31-7-2023 (ISLAMABAD) Pakistan police are investigating a suicide blast that killed at least 44 people at a political gathering of the Islamist party Jamiat Ulema-e-Islam-F (JUI-F) in the town of Khar in the northwestern Bajaur district. The JUI-F is a key government coalition partner led by a firebrand cleric, and around 400 members were waiting for speeches to begin when the attacker detonated his vest near the front stage. No group has claimed responsibility for the attack, but the Pakistani Taliban, who operate in the area, have denied being behind it. The local chapter of the Islamic State group, who have targeted JUI-F rallies and leaders in the past, have not yet commented on the attack. The blast has raised fears of violence during Pakistan’s upcoming national elections, scheduled to be held by mid-November or earlier.
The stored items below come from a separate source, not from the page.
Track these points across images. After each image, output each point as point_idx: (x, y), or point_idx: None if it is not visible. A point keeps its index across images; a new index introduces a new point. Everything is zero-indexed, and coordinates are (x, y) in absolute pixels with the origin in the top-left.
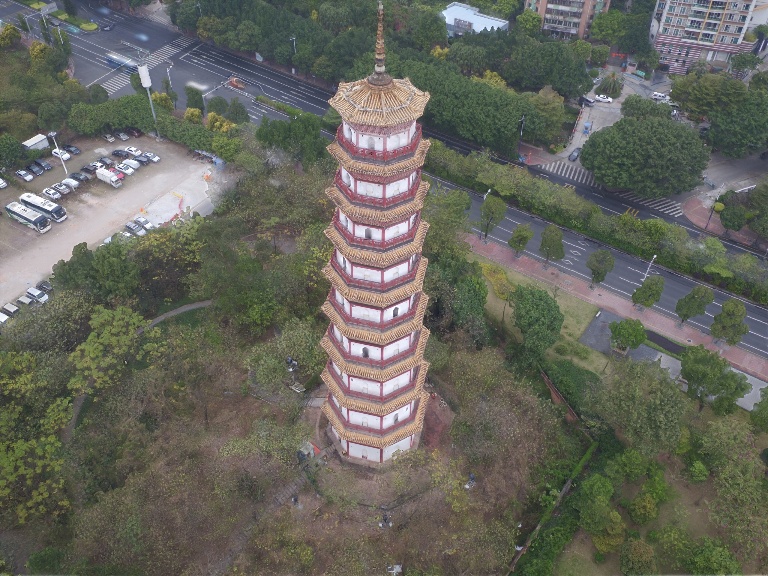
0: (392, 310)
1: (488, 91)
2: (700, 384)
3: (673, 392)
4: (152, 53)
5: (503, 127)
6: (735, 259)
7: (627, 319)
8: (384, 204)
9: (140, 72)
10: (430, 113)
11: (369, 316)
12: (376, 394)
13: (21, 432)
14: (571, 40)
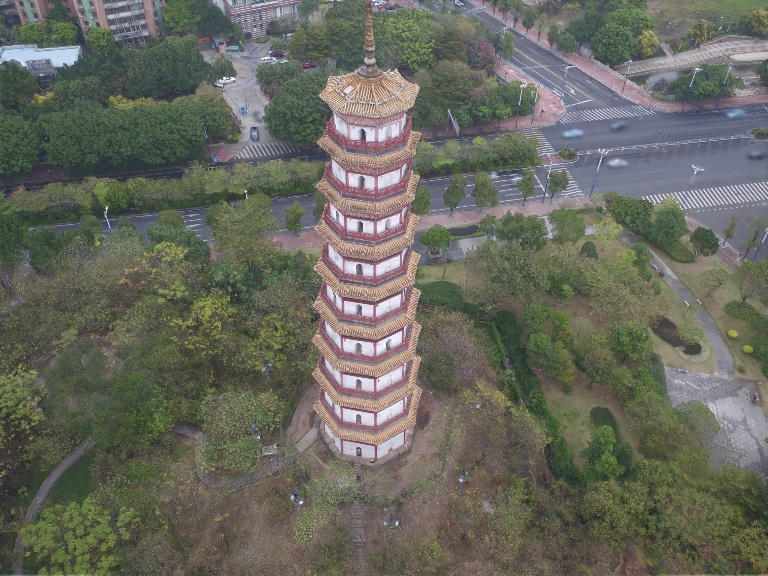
0: None
1: (153, 110)
2: (519, 237)
3: None
4: None
5: (193, 136)
6: (448, 148)
7: None
8: (405, 186)
9: None
10: (102, 158)
11: (390, 306)
12: (398, 379)
13: None
14: (147, 43)
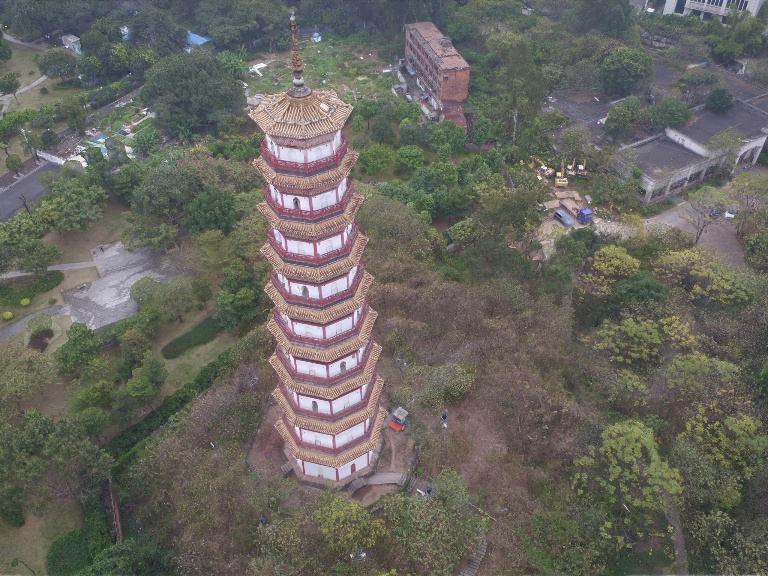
0: None
1: None
2: None
3: (7, 452)
4: None
5: None
6: None
7: None
8: None
9: None
10: None
11: None
12: None
13: None
14: None
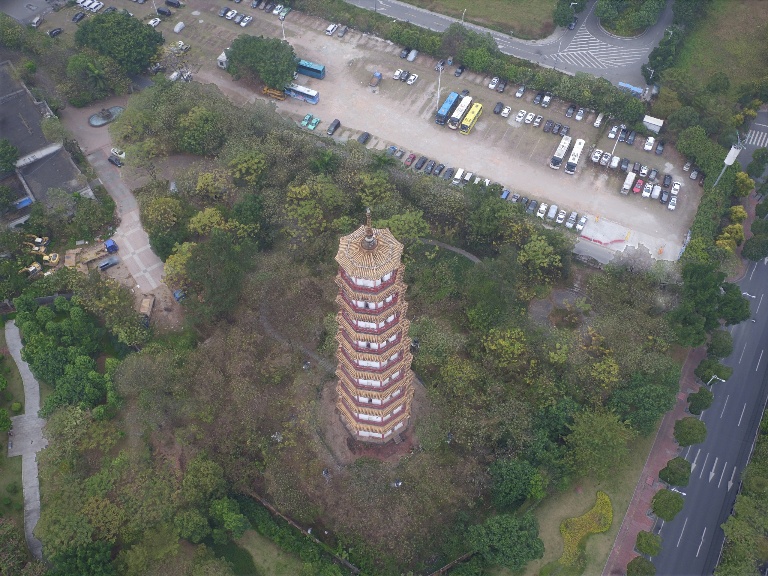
0: None
1: None
2: None
3: None
4: None
5: None
6: None
7: None
8: None
9: (731, 150)
10: None
11: None
12: None
13: (355, 215)
14: None
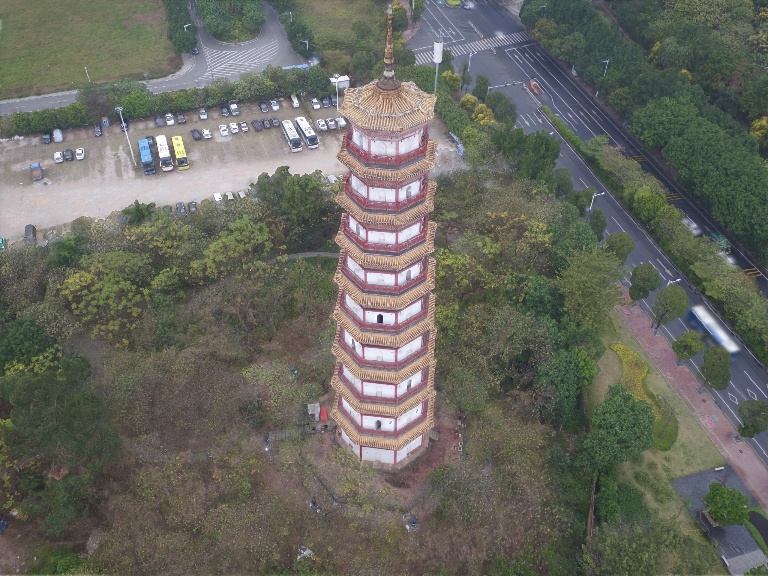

The attack occurred just 45km from the Afghan border, in an area where militancy has been rising since the Taliban took control of Kabul in 2021. The blast site was covered with blood-stained shoes and prayer caps, along with ball bearings and steel bolts from the suicide vest. Thousands of mourners attended the first funeral ceremonies, including for two young cousins aged 16 and 17.
Pakistan has seen a sharp rise in militant attacks since the Afghan Taliban surged back to power in neighboring Afghanistan in 2021. The militant assaults have been focused in regions abutting Afghanistan, and Islamabad alleges some are being planned on Afghan soil – a charge that Kabul denies. Pakistan was once plagued by almost daily bombings, but a major military clearance operation launched in 2014 in northwestern areas that were formerly Pakistani Taliban strongholds largely restored order. The seven remote former tribal districts that border Afghanistan, of which Bajaur is one, were later brought into the legal and administrative mainstream after the passage of legislation in 2018. Analysts say militants in the former tribal areas have become emboldened since the return of the Afghan Taliban.
The blast coincides with a visit to the country by a senior delegation of Chinese officials, including Vice Premier He Lifeng, who arrived in the capital Sunday evening. The JUI-F’s leader, cleric Fazl-ur-Rehman, has in the past operated as a facilitator for talks between the government and Tehreek-e-Taliban Pakistan (TTP), a rival of the Islamic State group. Last year, the Islamic State claimed responsibility for attacks against religious scholars affiliated with JUI-F, which has a huge network of mosques and schools in the north and west of the country.